This Lineman Left the NFL … to Farm Sweet Potatoes and Give Them Away for Free
Jason Brown felt called to become a farmer. Now his crops feed thousands.
Offensive lineman Jason Brown retired abruptly from the NFL in 2012 in order to tackle something bigger than anything he’d faced on a football field: sweet potatoes.
Brown, then 29, moved with his wife, Tay, and their children from Missouri, where he’d played with the St. Louis Rams, back home to North Carolina, where he bought 1,000 acres in Louisburg. Overnight, he went from football star to family farmer. “For most people, it doesn’t make sense—why would you leave an awesome NFL career?” he says.
But Brown wasn’t going to become just any farmer. He would give away nearly everything he grew. “I didn’t feel I was just supposed to use my millions to buy food and donate it. I had to be out there doing the work and leading the way,” he says.
Brown is deeply religious, and this radical step came to him one day when he was struck by an overwhelming feeling that he had a purpose beyond sports. “Farming chose me; it was my calling in life,” he says. “I’m that guy who left a life of materialism and fame to follow a path much more humbling.”

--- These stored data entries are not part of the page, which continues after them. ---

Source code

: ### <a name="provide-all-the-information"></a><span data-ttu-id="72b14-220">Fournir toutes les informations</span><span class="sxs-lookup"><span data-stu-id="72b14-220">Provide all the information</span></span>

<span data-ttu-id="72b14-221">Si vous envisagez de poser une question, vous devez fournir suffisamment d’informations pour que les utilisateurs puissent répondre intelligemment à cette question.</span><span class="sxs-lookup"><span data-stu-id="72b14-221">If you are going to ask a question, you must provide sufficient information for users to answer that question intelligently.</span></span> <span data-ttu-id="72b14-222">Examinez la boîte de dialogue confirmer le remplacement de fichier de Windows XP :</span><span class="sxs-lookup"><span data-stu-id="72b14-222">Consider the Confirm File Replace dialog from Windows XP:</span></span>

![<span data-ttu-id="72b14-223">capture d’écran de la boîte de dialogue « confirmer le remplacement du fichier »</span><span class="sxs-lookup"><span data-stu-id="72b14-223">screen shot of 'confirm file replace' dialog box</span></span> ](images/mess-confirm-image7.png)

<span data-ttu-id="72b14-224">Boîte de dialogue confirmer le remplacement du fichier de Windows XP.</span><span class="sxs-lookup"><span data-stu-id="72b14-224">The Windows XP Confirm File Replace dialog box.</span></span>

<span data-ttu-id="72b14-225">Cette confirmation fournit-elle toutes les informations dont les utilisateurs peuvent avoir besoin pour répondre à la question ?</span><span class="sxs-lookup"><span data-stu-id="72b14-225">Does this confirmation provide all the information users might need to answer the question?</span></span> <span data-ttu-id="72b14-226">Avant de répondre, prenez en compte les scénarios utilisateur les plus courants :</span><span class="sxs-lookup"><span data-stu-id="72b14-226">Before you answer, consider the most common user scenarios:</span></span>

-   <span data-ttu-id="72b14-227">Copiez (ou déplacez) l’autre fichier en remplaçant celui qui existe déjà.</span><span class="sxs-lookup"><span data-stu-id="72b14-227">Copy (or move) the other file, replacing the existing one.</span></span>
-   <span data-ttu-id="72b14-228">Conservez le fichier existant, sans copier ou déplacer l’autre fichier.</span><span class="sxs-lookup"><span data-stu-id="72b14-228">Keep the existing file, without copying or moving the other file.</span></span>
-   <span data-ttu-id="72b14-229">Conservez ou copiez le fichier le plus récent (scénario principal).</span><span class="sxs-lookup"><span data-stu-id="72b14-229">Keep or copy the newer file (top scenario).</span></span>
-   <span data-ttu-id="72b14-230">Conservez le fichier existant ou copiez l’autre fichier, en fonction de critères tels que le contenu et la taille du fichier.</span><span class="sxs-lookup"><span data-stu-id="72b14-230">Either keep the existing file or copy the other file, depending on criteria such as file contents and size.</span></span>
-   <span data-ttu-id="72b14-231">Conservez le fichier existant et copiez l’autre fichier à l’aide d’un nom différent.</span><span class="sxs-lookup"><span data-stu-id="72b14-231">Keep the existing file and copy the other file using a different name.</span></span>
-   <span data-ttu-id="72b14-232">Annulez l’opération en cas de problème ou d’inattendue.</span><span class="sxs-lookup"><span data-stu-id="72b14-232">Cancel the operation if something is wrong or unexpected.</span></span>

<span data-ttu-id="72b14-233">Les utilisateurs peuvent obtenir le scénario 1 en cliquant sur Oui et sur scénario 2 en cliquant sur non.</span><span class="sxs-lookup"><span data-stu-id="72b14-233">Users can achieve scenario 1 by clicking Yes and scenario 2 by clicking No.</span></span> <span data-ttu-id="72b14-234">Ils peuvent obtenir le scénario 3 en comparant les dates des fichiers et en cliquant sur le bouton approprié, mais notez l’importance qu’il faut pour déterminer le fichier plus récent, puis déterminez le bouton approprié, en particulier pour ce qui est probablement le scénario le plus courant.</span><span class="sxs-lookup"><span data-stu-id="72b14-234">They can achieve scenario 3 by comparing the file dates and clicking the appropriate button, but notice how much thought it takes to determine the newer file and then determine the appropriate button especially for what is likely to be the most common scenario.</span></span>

Only one problem: Jason didn’t know the first thing about farming. So he did what all novices do today—watched hours of YouTube videos. Then he partnered with another local farm that helped him cultivate and plant fields of sweet potatoes. He named his land First Fruits Farm.
In early fall of 2014, the first harvest was ready. Fifty pickup trucks from food pantries and churches arrived at the farm and loaded up 120,000 pounds to distribute locally. In 2015, First Fruits Farm expanded its sweet potato donations to food banks across eastern North Carolina.
Jason uses his unusual story to show local youth what it takes to grow food from start to finish and to see it as the miracle that he does. “They get that food doesn’t just magically appear in the grocery store or restaurants,” he says. “This is ground zero as far as making a difference.”